Exposure to air pollution in early pregnancy linked to miscarriage
The adverse effects of air pollution on the lungs and heart are well-known and often spoken about.
Exposure to the toxic pollutants in the air can affect even the reproduction system.
A study conducted by the National Institutes of Health (NIH) has suggested that exposure to common air pollutants, such as ozone and fine particles, may increase the risk of early pregnancy loss.
The study published online November 16, 2017 in the journal Fertility and Sterility examined the effect of the exposure to ozone in 501 couples based on pollution levels in their residential communities. Ozone is a highly reactive form of oxygen that is a primary constituent of urban smog.
- Ninety-seven (28%) of the 343 couples who achieved pregnancy experienced an early pregnancy loss before 18 weeks.

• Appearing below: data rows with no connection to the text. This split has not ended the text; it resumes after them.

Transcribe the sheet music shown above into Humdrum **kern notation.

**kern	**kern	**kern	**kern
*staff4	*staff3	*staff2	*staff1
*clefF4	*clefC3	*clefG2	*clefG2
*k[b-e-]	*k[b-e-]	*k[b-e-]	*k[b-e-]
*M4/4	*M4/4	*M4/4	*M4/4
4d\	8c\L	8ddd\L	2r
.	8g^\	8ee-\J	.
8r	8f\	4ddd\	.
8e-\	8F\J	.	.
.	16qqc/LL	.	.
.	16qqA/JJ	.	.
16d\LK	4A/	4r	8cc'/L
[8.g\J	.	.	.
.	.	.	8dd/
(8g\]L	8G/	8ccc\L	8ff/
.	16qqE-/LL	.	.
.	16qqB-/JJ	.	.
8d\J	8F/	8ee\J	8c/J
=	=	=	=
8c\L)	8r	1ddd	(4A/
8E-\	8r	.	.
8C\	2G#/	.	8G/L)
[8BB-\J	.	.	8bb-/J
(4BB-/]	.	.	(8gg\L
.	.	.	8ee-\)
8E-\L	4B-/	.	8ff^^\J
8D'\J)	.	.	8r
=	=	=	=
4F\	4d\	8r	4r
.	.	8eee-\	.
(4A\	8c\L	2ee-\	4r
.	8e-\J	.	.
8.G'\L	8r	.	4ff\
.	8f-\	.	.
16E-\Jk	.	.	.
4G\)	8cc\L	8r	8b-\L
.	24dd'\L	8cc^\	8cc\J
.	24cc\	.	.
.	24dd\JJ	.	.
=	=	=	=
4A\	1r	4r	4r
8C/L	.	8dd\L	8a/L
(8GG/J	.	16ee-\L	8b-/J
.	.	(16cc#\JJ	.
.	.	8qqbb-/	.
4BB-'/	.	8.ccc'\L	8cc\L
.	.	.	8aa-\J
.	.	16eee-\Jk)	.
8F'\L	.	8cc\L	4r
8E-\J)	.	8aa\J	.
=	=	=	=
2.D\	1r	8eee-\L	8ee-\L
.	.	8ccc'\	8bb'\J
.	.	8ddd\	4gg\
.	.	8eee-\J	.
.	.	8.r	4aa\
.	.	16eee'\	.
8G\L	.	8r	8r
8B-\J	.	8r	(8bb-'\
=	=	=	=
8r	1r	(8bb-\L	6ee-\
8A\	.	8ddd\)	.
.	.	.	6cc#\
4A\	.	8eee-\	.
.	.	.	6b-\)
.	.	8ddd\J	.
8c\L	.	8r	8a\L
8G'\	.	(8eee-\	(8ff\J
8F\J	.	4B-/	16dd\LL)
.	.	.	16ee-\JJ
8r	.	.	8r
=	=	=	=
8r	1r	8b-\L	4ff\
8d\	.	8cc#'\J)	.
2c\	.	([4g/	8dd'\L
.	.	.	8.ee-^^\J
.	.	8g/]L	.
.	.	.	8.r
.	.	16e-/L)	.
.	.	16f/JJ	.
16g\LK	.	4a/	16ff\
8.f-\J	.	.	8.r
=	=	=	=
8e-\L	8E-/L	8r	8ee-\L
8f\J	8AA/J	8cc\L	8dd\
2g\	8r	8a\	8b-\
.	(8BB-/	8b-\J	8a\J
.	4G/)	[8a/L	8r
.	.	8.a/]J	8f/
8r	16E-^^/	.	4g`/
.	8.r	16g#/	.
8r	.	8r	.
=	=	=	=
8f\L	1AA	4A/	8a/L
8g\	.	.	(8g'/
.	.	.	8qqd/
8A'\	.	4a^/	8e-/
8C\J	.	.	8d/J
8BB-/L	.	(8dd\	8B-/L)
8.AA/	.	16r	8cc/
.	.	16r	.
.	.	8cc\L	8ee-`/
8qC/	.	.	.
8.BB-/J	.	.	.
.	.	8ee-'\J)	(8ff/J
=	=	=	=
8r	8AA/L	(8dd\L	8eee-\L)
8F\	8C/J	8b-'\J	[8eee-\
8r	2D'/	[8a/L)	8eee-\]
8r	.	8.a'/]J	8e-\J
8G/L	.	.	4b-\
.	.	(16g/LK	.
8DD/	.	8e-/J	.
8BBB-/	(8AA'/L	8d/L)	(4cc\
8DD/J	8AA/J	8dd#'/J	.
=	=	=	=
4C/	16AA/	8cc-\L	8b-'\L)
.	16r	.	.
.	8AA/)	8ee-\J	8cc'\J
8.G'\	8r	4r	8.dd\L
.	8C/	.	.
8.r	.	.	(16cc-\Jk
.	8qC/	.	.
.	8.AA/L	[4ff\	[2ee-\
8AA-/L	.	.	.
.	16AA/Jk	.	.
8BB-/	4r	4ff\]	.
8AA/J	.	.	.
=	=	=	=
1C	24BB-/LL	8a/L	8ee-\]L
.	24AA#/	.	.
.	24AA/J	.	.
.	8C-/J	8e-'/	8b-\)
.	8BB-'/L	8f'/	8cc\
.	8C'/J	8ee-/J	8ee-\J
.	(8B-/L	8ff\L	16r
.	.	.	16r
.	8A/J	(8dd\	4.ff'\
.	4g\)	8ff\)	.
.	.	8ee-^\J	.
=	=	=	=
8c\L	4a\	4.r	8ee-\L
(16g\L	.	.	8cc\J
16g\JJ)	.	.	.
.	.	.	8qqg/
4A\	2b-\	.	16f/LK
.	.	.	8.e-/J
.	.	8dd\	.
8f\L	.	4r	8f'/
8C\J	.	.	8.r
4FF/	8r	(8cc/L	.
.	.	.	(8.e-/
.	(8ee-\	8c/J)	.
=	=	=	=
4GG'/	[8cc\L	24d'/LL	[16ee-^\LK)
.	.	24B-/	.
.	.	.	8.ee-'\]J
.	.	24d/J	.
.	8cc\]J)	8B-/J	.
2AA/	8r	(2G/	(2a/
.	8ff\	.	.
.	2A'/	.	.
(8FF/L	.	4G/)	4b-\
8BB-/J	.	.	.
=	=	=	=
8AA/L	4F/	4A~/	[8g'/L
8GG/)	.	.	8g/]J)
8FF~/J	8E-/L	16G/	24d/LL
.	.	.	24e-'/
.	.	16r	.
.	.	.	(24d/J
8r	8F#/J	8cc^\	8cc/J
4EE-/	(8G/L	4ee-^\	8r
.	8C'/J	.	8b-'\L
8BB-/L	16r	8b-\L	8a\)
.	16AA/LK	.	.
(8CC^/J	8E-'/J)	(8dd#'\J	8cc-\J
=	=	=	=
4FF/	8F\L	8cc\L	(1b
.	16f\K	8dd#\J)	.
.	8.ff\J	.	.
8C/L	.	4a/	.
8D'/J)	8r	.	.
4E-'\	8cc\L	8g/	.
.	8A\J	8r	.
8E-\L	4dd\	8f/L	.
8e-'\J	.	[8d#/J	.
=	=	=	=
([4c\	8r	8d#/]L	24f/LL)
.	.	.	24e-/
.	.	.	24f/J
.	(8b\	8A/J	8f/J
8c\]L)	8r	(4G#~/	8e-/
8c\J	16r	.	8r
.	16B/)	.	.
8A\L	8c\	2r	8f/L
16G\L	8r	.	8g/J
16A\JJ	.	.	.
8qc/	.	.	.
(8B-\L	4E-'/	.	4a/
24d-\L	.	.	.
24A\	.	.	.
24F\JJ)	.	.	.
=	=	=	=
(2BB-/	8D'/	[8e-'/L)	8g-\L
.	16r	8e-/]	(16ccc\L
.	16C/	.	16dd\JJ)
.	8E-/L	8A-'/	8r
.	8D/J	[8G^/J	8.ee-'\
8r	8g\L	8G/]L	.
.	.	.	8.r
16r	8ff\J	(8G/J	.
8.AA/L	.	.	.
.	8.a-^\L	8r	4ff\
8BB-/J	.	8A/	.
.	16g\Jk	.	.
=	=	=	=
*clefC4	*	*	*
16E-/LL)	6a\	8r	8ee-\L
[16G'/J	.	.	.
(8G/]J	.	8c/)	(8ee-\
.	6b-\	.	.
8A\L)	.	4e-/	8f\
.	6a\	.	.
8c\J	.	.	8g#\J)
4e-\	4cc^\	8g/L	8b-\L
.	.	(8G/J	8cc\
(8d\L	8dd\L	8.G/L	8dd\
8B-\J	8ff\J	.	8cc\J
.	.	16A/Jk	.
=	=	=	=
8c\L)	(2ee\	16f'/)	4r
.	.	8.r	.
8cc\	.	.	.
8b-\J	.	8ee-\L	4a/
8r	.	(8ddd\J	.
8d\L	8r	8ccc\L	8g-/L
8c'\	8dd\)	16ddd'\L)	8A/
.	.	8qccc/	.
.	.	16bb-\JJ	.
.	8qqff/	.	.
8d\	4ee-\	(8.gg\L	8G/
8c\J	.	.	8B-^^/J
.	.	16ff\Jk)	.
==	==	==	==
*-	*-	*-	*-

- Couples with higher exposure to ozone had a 12% greater risk of suffering an early pregnancy loss.
- Couples exposed to particulate matter were 13% more likely to experience a loss.
Although the cause of pregnancy loss is not well understood, impaired fetal development due to increased inflammation of the placenta and oxidative stress has been suggested as a possible factor. Based on the findings of the study, pregnant women are advised to curtail outdoors activity when pollution levels are high and the air quality is of hazardous level.